🚀 原文链接:https://rasa.com/docs/rasa/generating-nlu-data

NLU (Natural Language Understanding) is the part of Rasa Open Source that performs intent classification, entity extraction, and response retrieval.

NLU will take in a sentence such as “I am looking for a French restaurant in the center of town” and return structured data like:

  1. {
  2. "intent": "search_restaurant",
  3. "entities": {
  4. "cuisine": "French",
  5. "location": "center"
  6. }
  7. }

Building NLU models is hard, and building ones that are production-ready is even harder. Here are some tips for designing your NLU training data and pipeline to get the most out of your bot.

1. Conversation-Driven Development for NLU

Conversation-Driven Development (CDD) means letting real user conversations guide your development.
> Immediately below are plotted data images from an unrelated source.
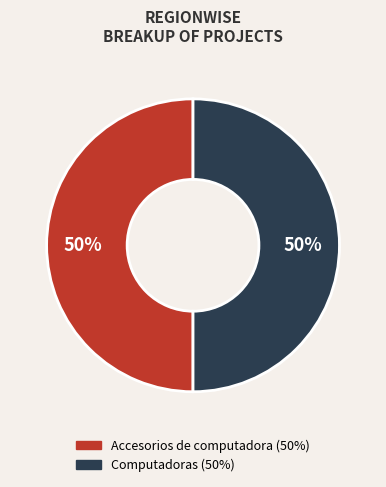

What percentage is the Accesorios de computadora slice, to the nearest percent?

50%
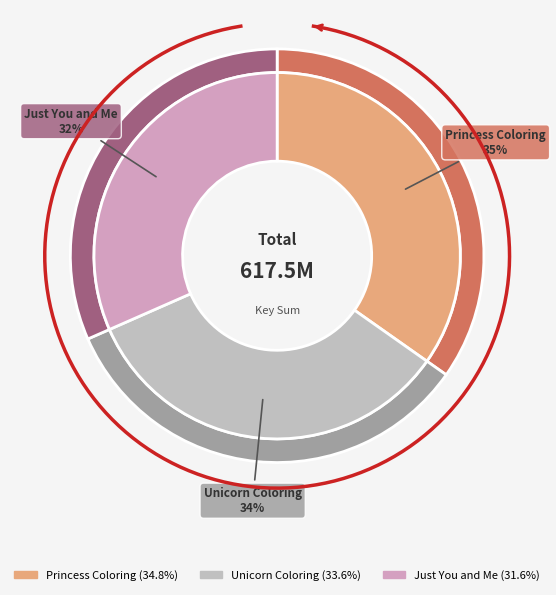

To the nearest percent, what percentage of the pie is Unicorn Coloring?

34%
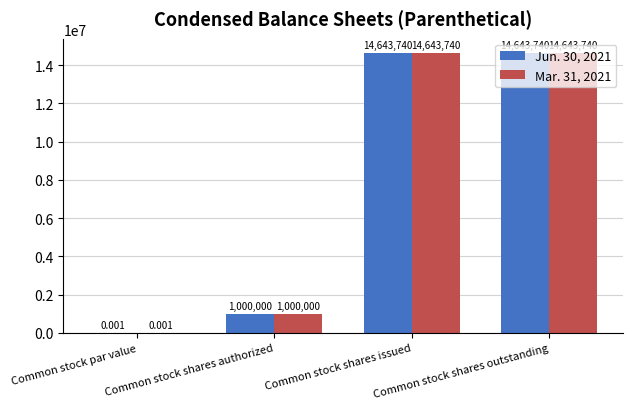

What is the difference between the Mar. 31, 2021 values at Common stock shares issued and Common stock shares authorized?

13643740.0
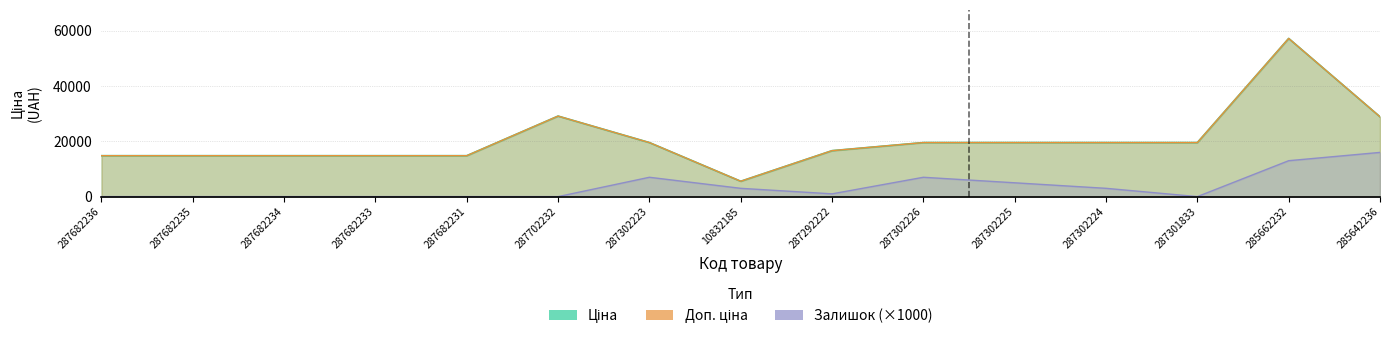

What is the sum of the Доп. ціна values at 287682234 and 287702232?

43969.9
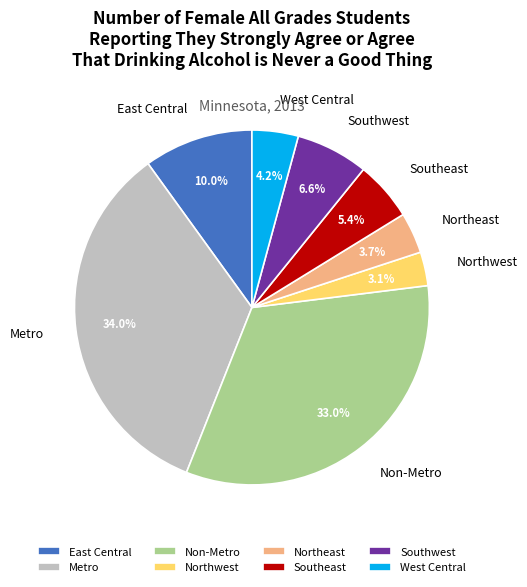

What percentage is the Northwest slice, to the nearest percent?

3%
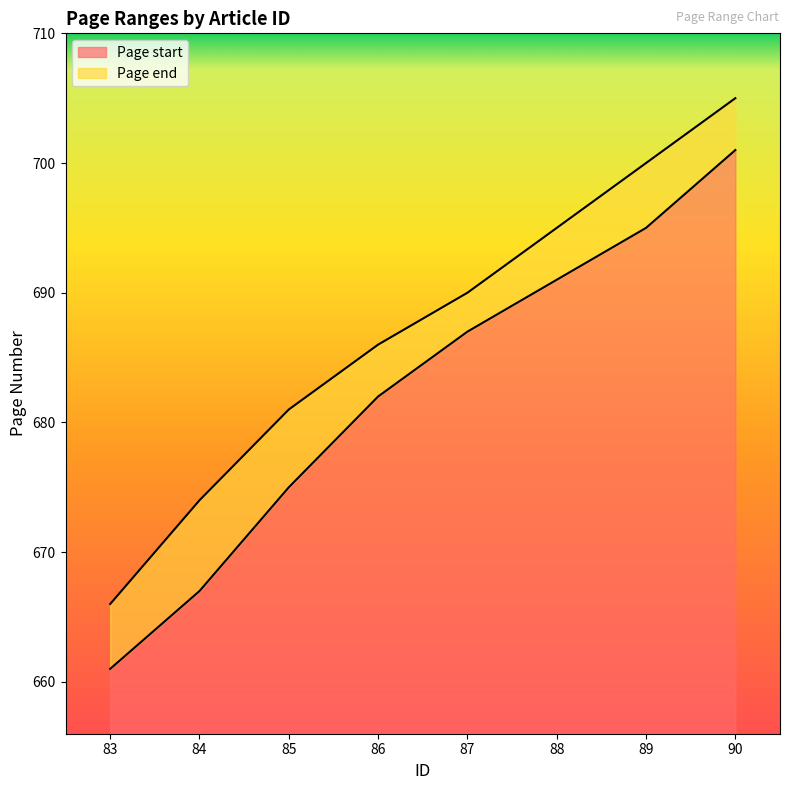

At which label does Page start first exceed 687?

88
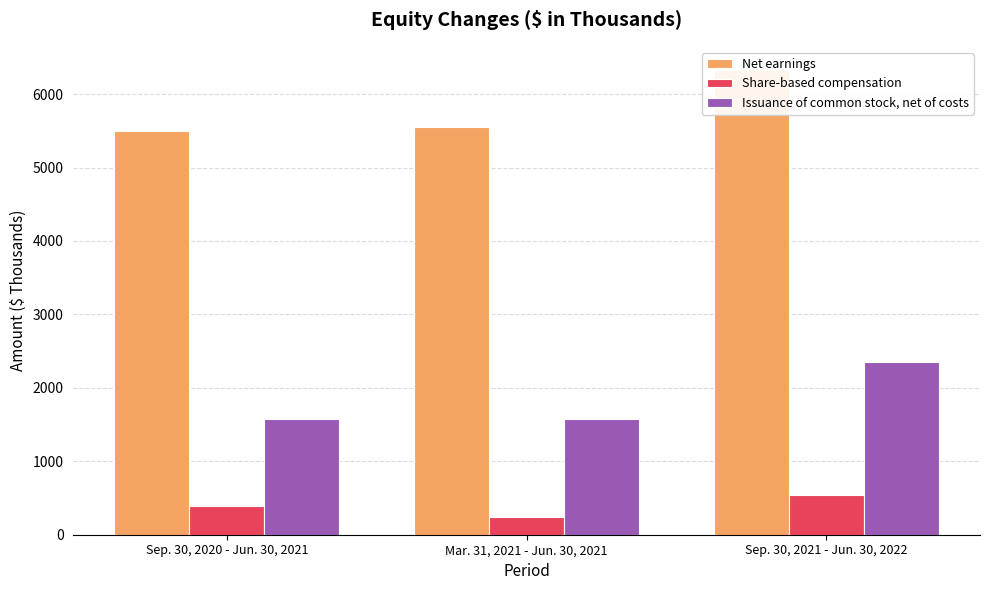

How many data points does each series have?

3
For building a great NLU model, this means two key things:

1.1 Gather Real Data

When it comes to building out NLU training data, developers are sometimes tempted to use text generation tools or templates to quickly increase the number of training examples. This is a bad idea for two reasons:

  • First, your synthetic(人造的) data won’t look like the messages that users actually send to your assistant, so your model will underperform.
  • Second, by training and testing on synthetic data, you trick yourself into thinking that your model is actually performing well, and you won’t notice major issues.
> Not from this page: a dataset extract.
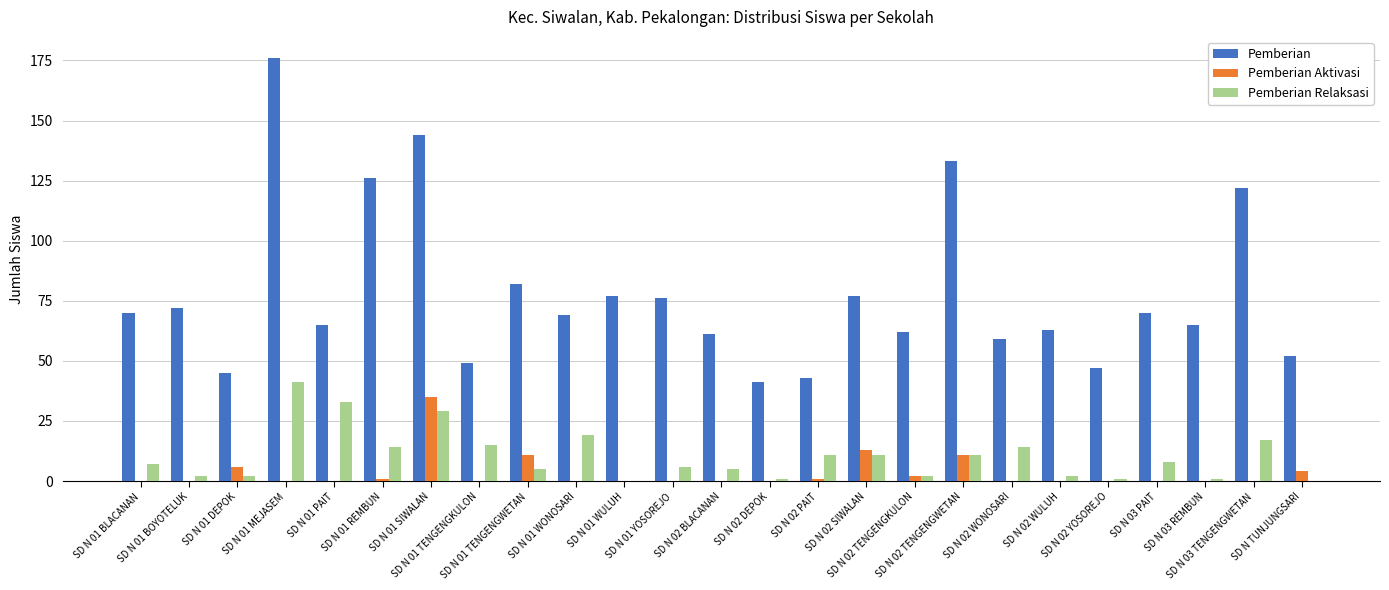

At which category is the sum across all series the highest?

SD N 01 MEJASEM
Remember that if you use a script to generate training data, the only thing your model can learn is how to reverse-engineer the script.

To avoid these problems, it is always a good idea to collect as much real user data as possible to use as training data. Real user messages can be messy, contain typos, and be far from ‘ideal’ examples of your intents. But keep in mind that those are the messages you’re asking your model to make predictions about! Your assistant will always make mistakes initially, but the process of training & evaluating on user data will set your model up to generalize much more effectively in real-world scenarios.

1.2 Share with Test Users Early

In order to gather real data, you’re going to need real user messages. A bot developer can only come up with a limited range of examples, and users will always surprise you with what they say. This means you should share your bot with test users outside the development team as early as possible. See the full CDD guidelines for more details.